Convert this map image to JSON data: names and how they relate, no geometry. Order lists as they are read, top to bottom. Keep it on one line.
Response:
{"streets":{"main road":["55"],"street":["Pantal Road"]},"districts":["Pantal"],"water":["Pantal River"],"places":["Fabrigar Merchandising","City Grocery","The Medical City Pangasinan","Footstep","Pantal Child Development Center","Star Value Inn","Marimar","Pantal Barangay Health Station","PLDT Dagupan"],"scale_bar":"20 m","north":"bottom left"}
:::::
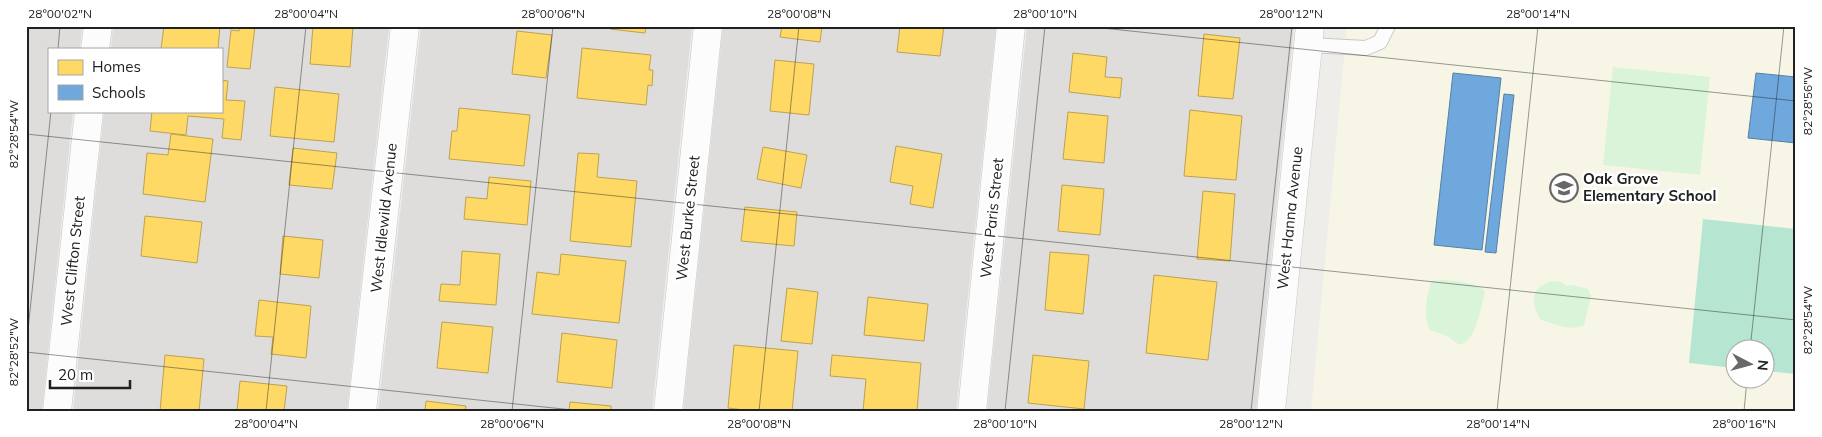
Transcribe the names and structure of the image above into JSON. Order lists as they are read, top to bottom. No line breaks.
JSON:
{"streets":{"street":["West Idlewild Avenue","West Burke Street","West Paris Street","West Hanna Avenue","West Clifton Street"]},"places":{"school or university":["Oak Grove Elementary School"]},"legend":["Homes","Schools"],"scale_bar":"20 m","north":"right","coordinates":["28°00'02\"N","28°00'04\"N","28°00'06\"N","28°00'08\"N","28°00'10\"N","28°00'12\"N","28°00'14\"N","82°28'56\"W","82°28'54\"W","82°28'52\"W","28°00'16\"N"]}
:::::
__Work order__
Provide the count of lines holding the word "image" in these entries, and no other words.

__Solution to the exercise__
2